Records from a data source
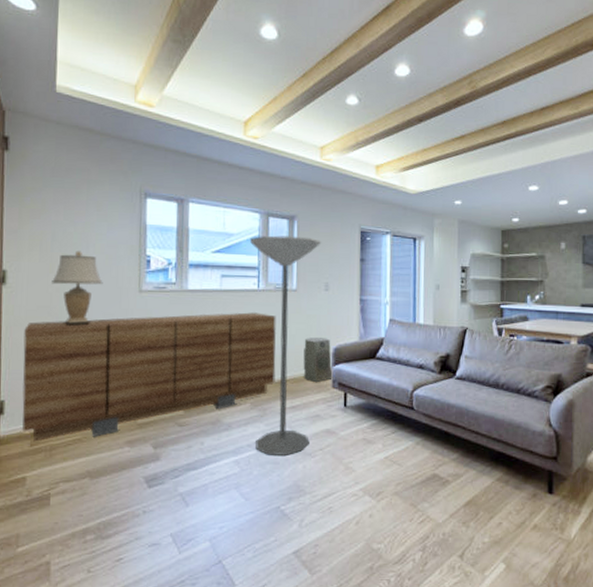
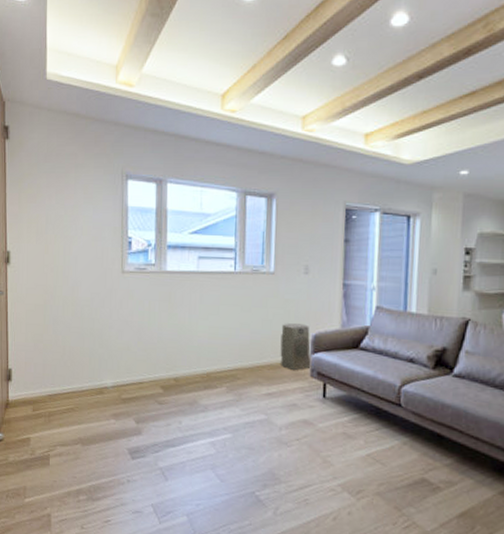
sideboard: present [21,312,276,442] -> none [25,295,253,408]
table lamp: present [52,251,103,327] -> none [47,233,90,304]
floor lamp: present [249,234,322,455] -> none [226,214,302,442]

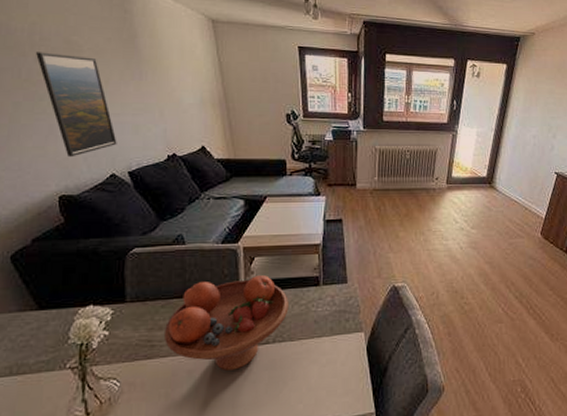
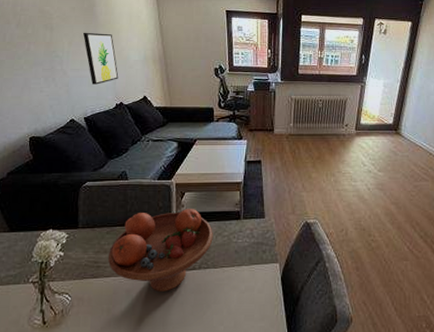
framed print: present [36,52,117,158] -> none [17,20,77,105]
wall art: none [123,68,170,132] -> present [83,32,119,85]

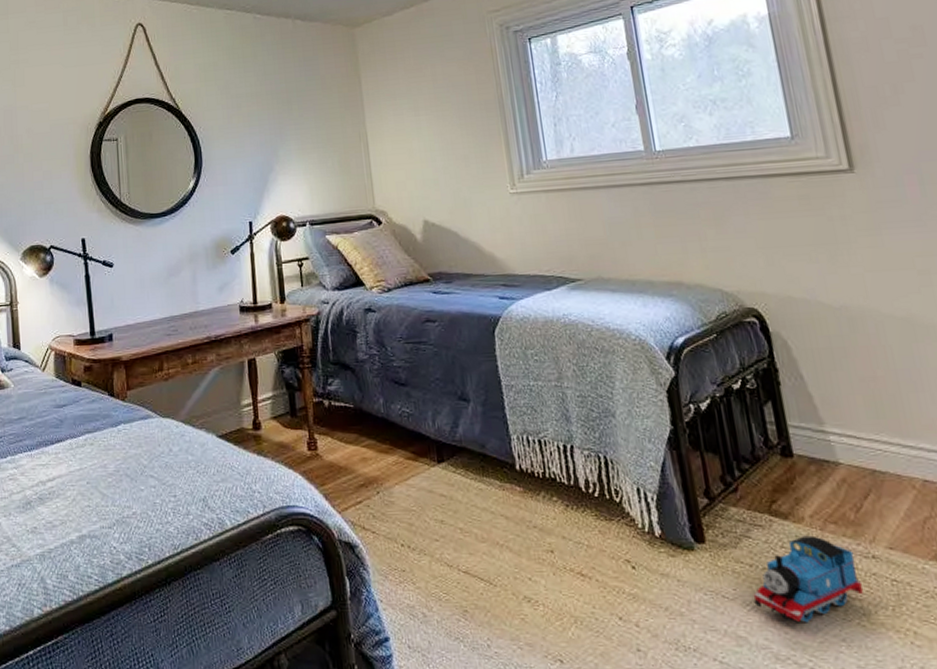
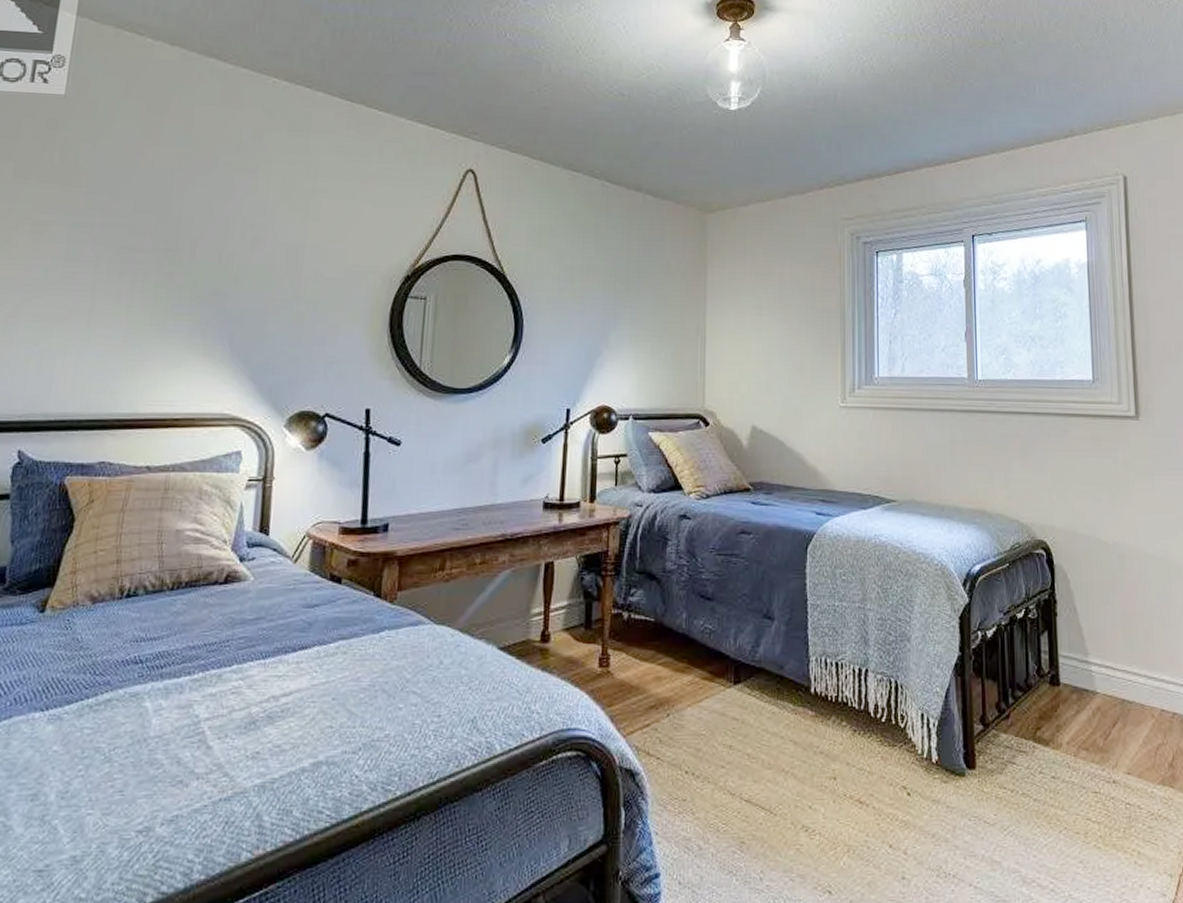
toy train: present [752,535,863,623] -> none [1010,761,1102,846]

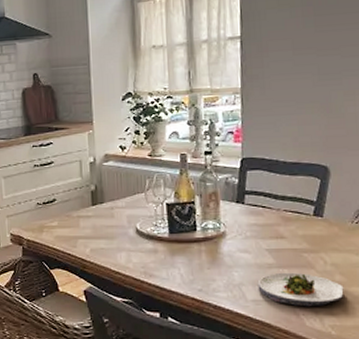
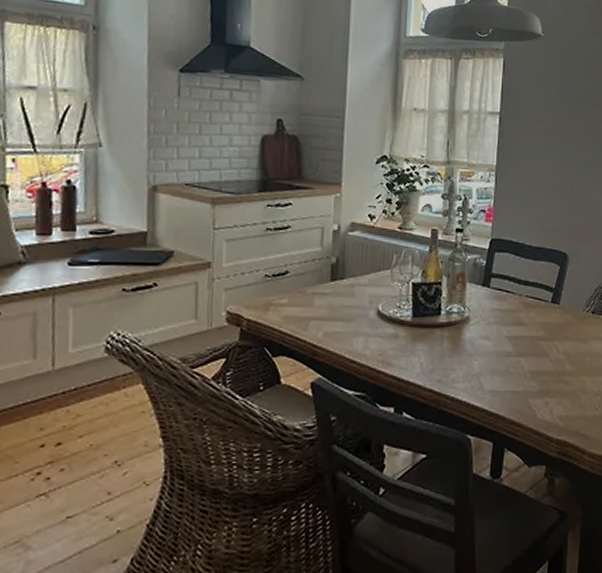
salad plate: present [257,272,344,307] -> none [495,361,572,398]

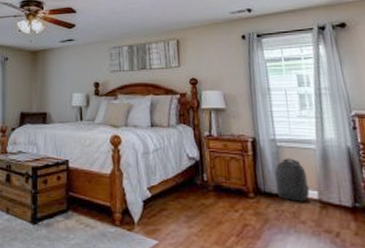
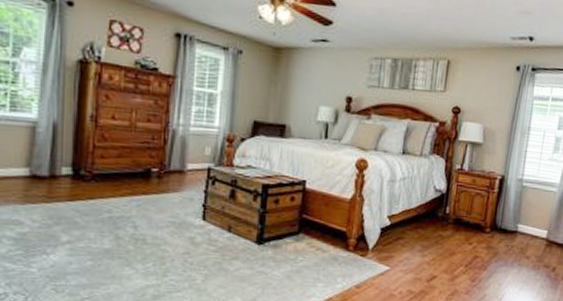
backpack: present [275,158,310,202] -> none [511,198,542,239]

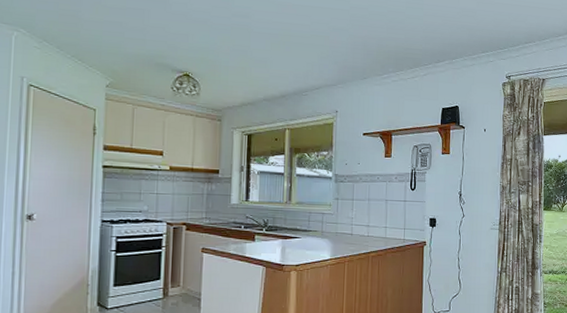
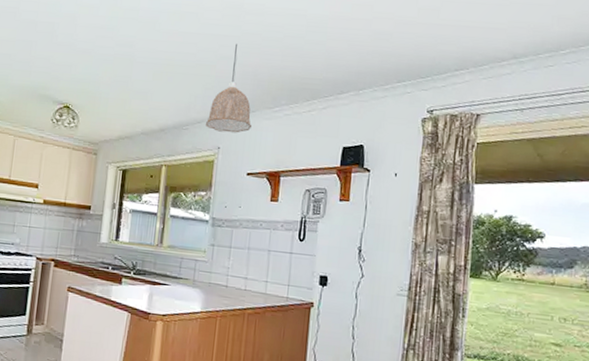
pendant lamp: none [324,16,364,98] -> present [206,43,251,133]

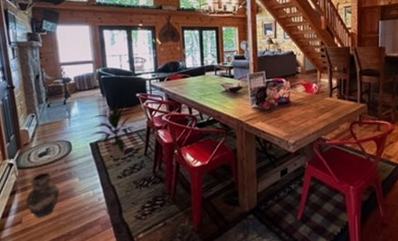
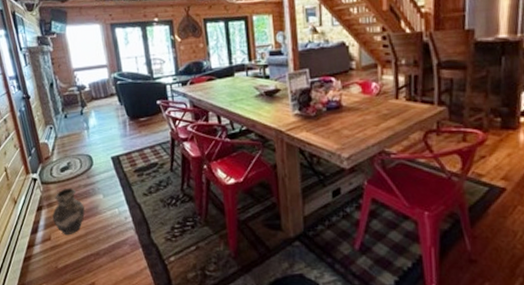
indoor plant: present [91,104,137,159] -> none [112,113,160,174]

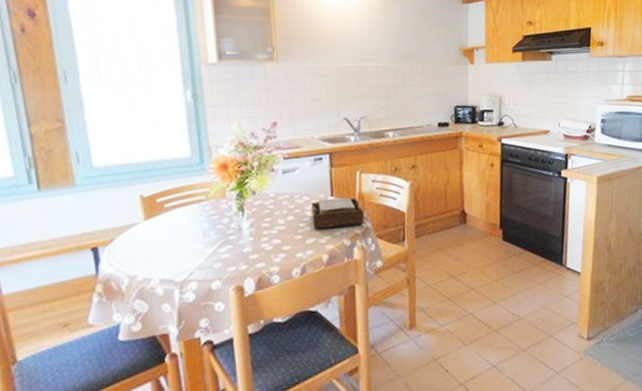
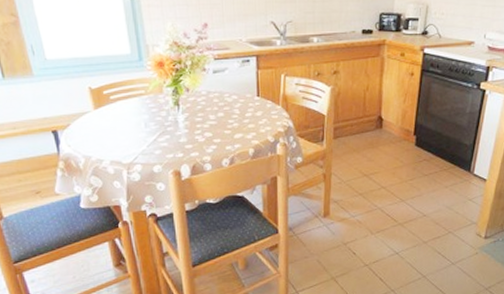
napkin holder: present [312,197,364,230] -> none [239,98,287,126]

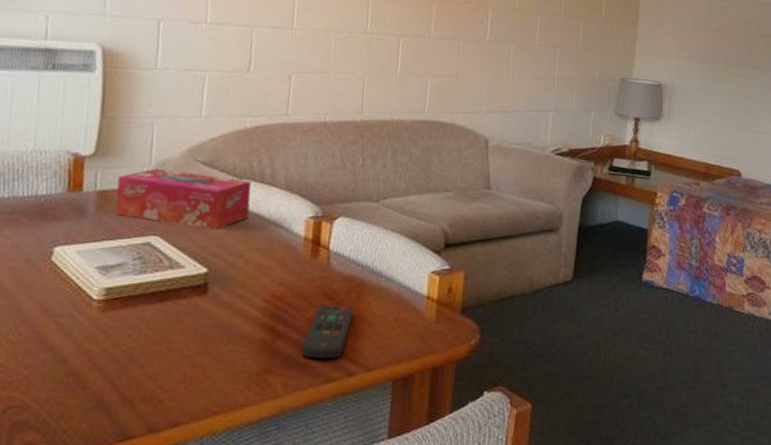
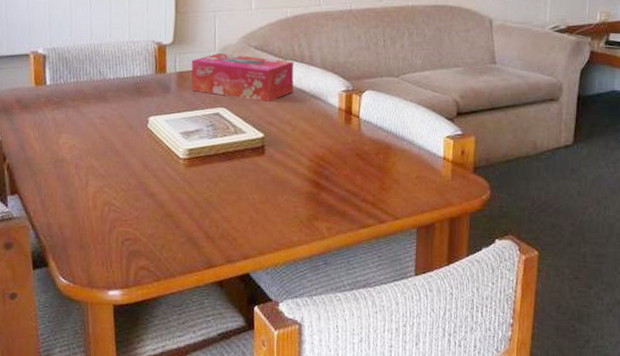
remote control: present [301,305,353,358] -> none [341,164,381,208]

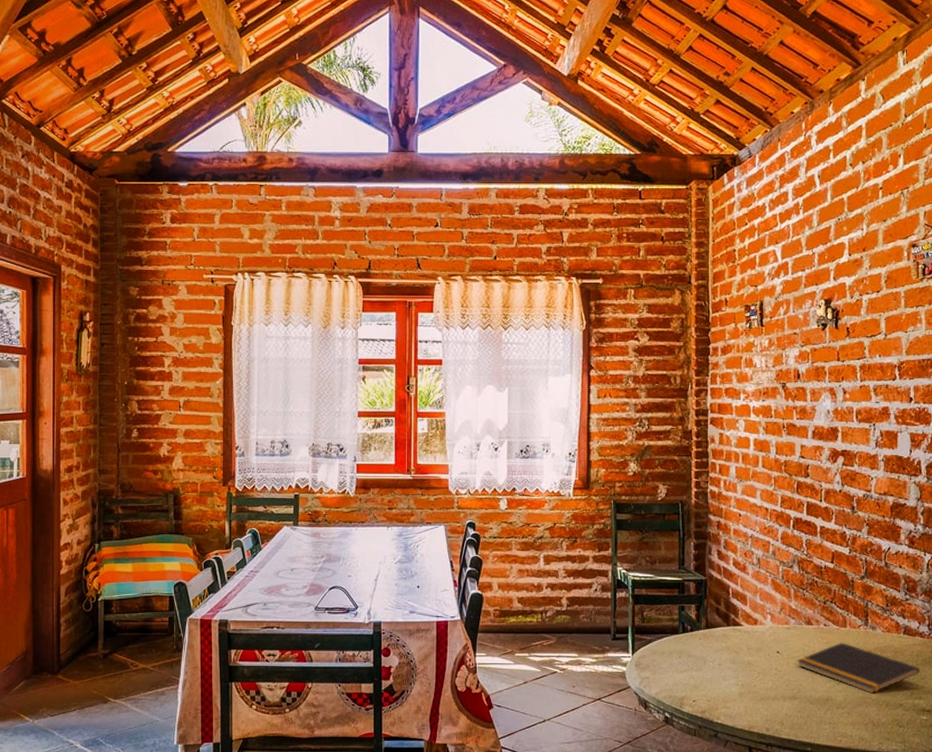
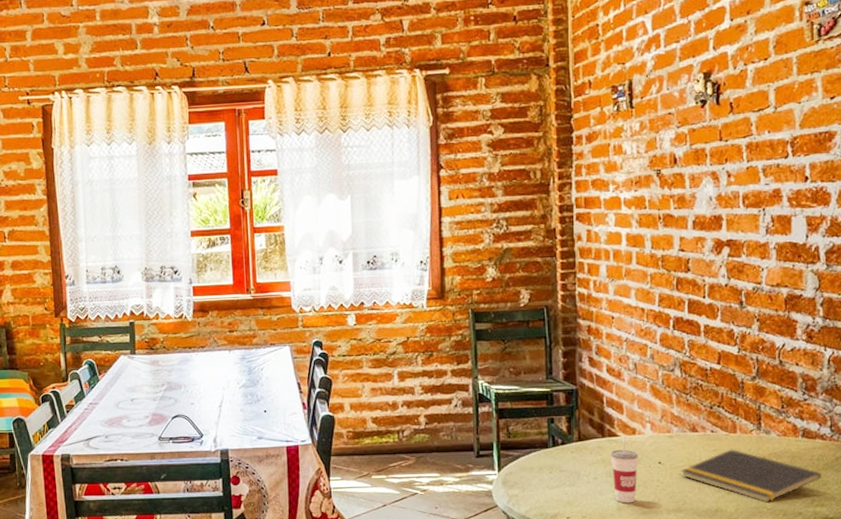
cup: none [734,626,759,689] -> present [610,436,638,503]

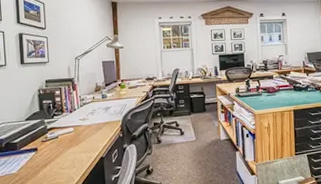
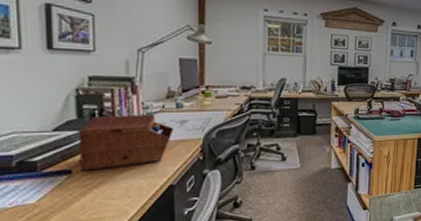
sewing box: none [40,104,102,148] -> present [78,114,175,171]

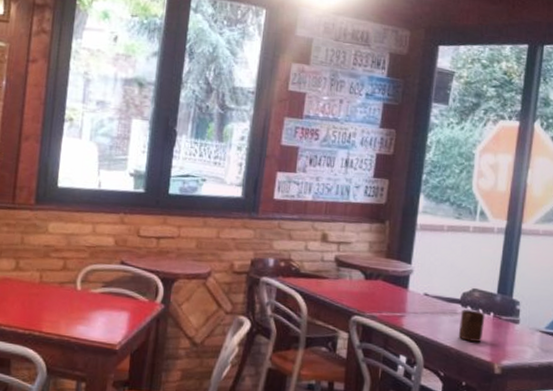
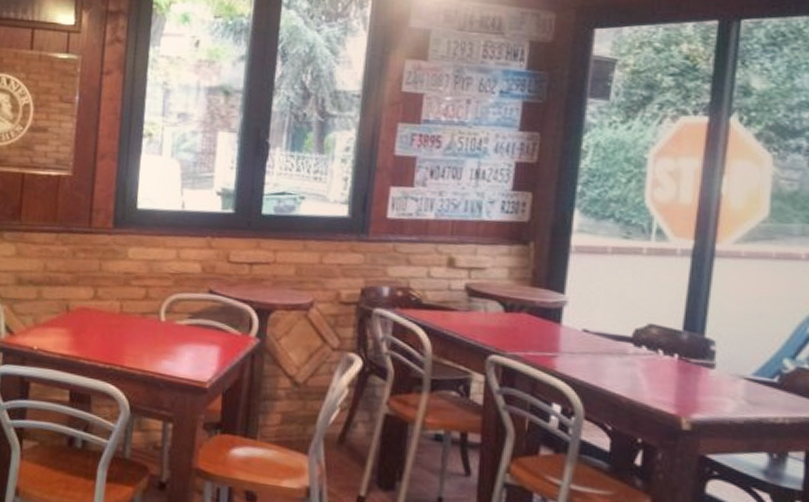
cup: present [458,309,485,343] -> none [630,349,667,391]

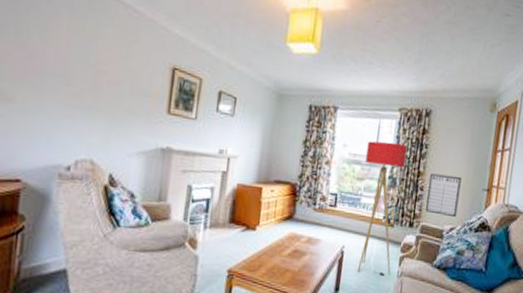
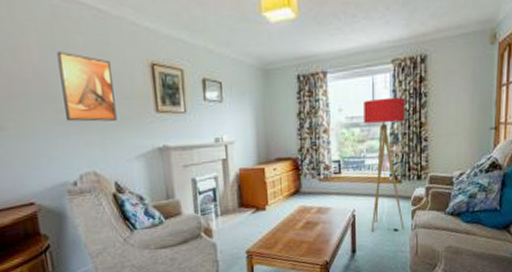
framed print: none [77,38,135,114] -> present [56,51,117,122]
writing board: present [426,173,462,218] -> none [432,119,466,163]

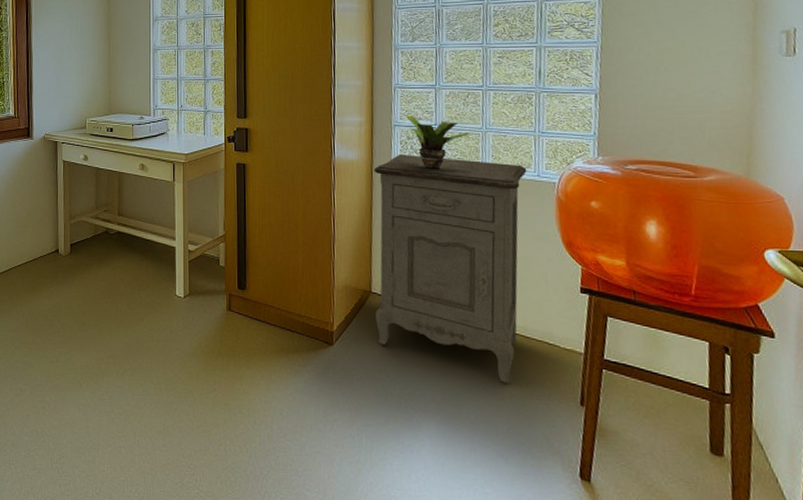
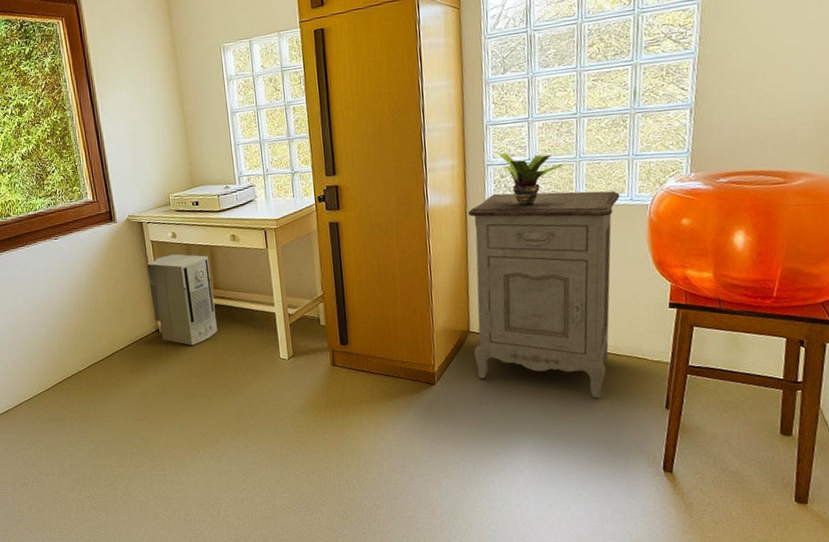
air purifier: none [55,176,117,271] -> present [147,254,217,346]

Work to be completed: In the copy, include exactly the lines from the one containing "writing board: present" through the last line of the records, and no pictures or other text.

Task output:
writing board: present [426,173,462,218] -> none [432,119,466,163]

air purifier: none [55,176,117,271] -> present [147,254,217,346]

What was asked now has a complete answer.